During the information-gathering sessions, the Committee will learn about the ongoing progress of the FFRDC Team and will receive briefings from the U.S. Department of Energy and the U.S. Government Accountability Office. In addition, major stakeholders will have the opportunity to address the committee, including the Washington State Department of Ecology, Oregon Department of Energy, Tribal Nations, Hanford Advisory Board, Hanford Communities, Energy Communities Alliance, and the Tri-City Development Council.

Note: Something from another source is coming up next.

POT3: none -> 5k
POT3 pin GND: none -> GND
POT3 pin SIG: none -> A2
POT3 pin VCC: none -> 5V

The DOE will provide a restricted site visit for the National Academies committee, one of the first tours of the Hanford Site since the beginning of the pandemic to highlight the headway that is being made.

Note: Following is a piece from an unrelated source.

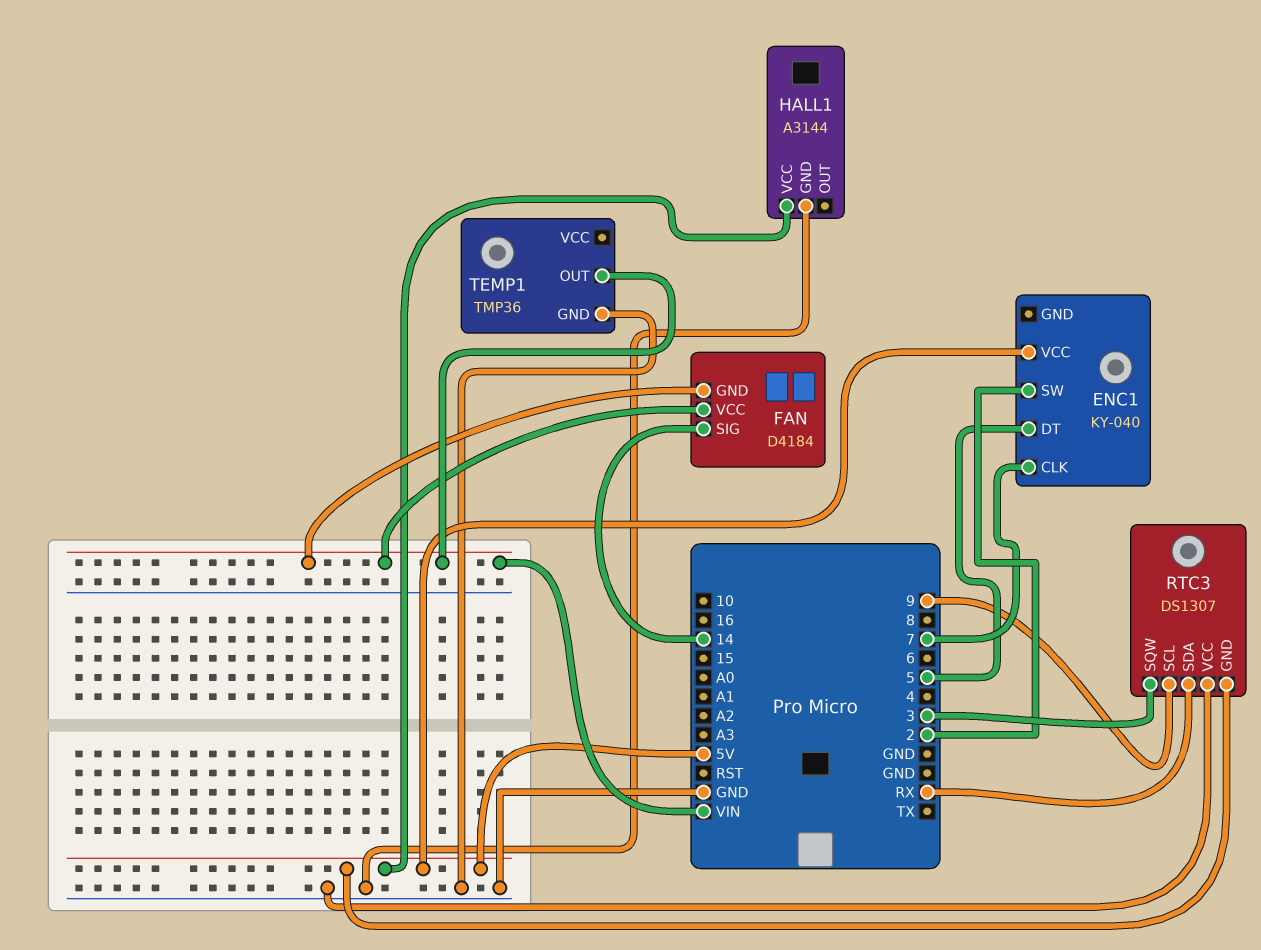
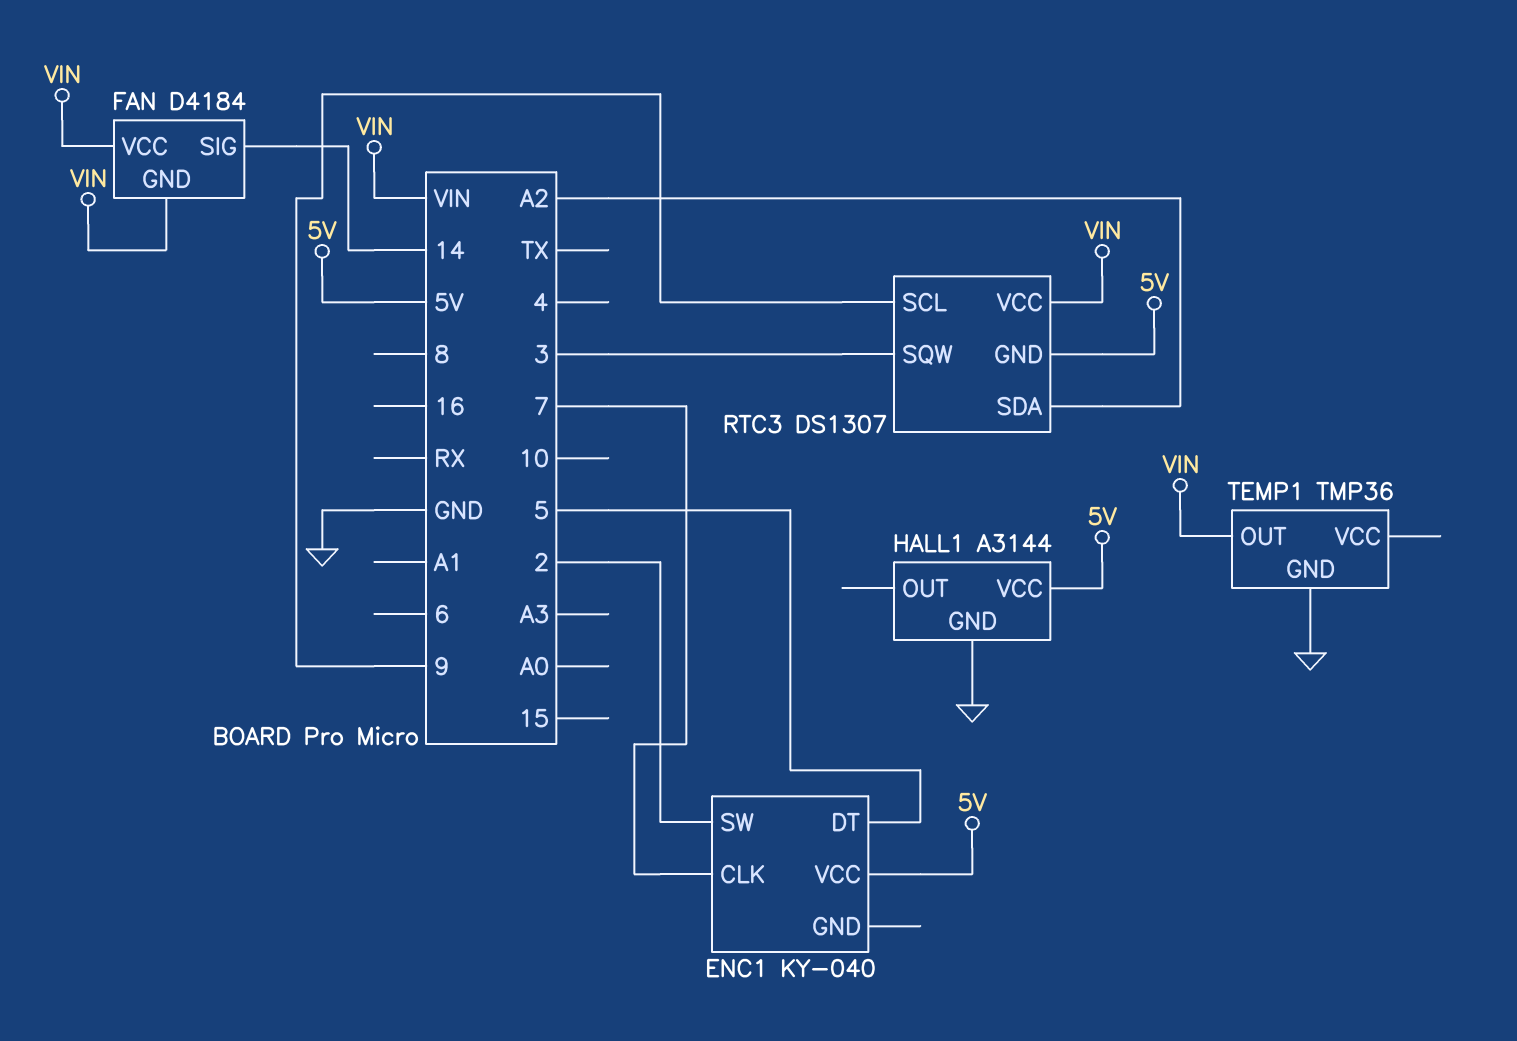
RTC3 pin SDA: RX -> A2
RTC3 pin VCC: GND -> VIN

The schedule for public sessions is as follows:
Tuesday April 26, 7:30 AM – 9:30 AM PST
Wednesday, April 27, 7:30 AM – 5:00 PM PST
Thursday, April 28, 7:30 AM – 11:30 AM PST
A virtual webcast of each public session will also be available. Connection details will be posted on the project website soon.
Background:
The Hanford Nuclear Reservation, where about two-thirds of the nation’s weapons plutonium was produced from 1944 to 1987, is the site of the largest and most complex nuclear cleanup challenge in the United States. Section 3125 of the National Defense Authorization Act for Fiscal Year 2021 calls for a Federally Funded Research and Development Center (FFRDC) to develop a framework of decisions to be made among the supplemental treatment technologies, waste forms, and disposal locations for low-activity waste in the Hanford tanks. In addition, Section 3125 calls for the National Academies of Sciences, Engineering, and Medicine to provide a concurrent, independent peer review of the ongoing FFRDC analysis. This review report, the first of three to address the Congressional mandate, focuses on the technical quality and completeness of the FFRDC’s draft framework.